Einsicht ist Voraussetzung für eine Verhaltensänderung
Im Vergleich zu den mehr als 600 Frauen, die jährlich Kontakt mit den Frauenhausdiensten aufnehmen, ist die Anzahl der Männer, die sich an die Caritas Männerberatung wenden, um am Anti-Gewalt-Training teilzunehmen, mit 20 bis 30 Männern jährlich sehr gering. Das ist sehr bedauernswert, vor allem weil sich eine nachhaltige Verhaltensänderung nur über eine intensive Arbeit am eigenen Verhalten erreichen lässt. Dazu braucht es aber in der Regel die Hilfe von Fachleuten; denn die Mehrzahl der betroffenen Männer hat sich dieses Verhalten von klein auf angeeignet und teilweise bereits von erwachsenen Bezugspersonen übernommen. Viele der Teilnehmer am Anti-Gewalt-Training haben dort erstmals eine Problemeinsicht gewonnen und ihr Verhalten als problematisch anerkannt. Dies ist die Grundvoraussetzung für eine nachhaltige Verhaltensänderung.

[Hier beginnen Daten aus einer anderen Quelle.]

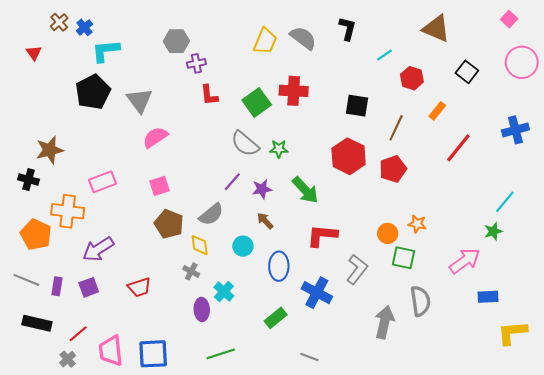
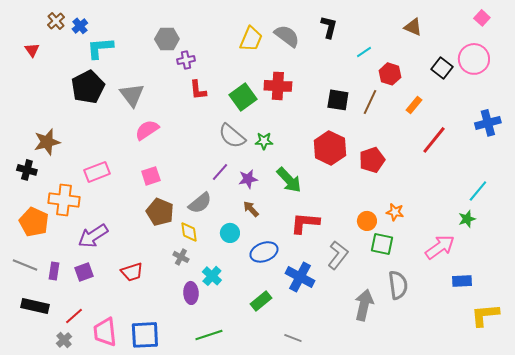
brown triangle: (436, 29) -> (413, 27), size x0.7
pink circle: (522, 62) -> (474, 59), moved
brown line: (396, 128) -> (370, 102), moved
blue ellipse: (279, 266) -> (264, 252), turned 68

Italien hat gemeinsam mit vielen anderen europäischen Ländern 2011 das Übereinkommen des Europarats zur Verhütung und Bekämpfung von Gewalt gegen Frauen und häuslicher Gewalt, auch Istanbulkonvention genannt, unterzeichnet. Dies sieht unter anderem vor, dass Täterprogramme wie das Anti-Gewalt-Training der Caritas Männerberatung umfassend gefördert werden, eben weil die Gewalt gegen Frauen nur dann nachhaltig beendet werden kann, wenn mit den Tätern so gearbeitet wird, dass sie ihr Verhalten ändern und keine Gewalt mehr anwenden. Der große Teil der gewalttätigen Männer ist aber nur dann bereit, an einem Anti-Gewalt-Training teilzunehmen, wenn sie dazu mit Nachdruck motiviert werden. Dies kann die deutliche Aufforderung etwas an seinem Verhalten zu ändern von Kollegen, Freunden und Familienangehörigen sein. Dies sollte aber vor allem von öffentlichen Institutionen, ob Sozialdienste, Ordnungskräfte oder Gerichte beherzigt werden, in dem sie den gewalttätigen Mann dazu verpflichten, an einem Anti-Gewalt-Training teilzunehmen.
Denn nur wenn immer mehr Männer lernen, auch im Konfliktfall ohne Gewalt auszukommen, wird die Anzahl der Frauen, die von geschlechtsspezifischer Gewalt betroffen sind, nachhaltig abnehmen.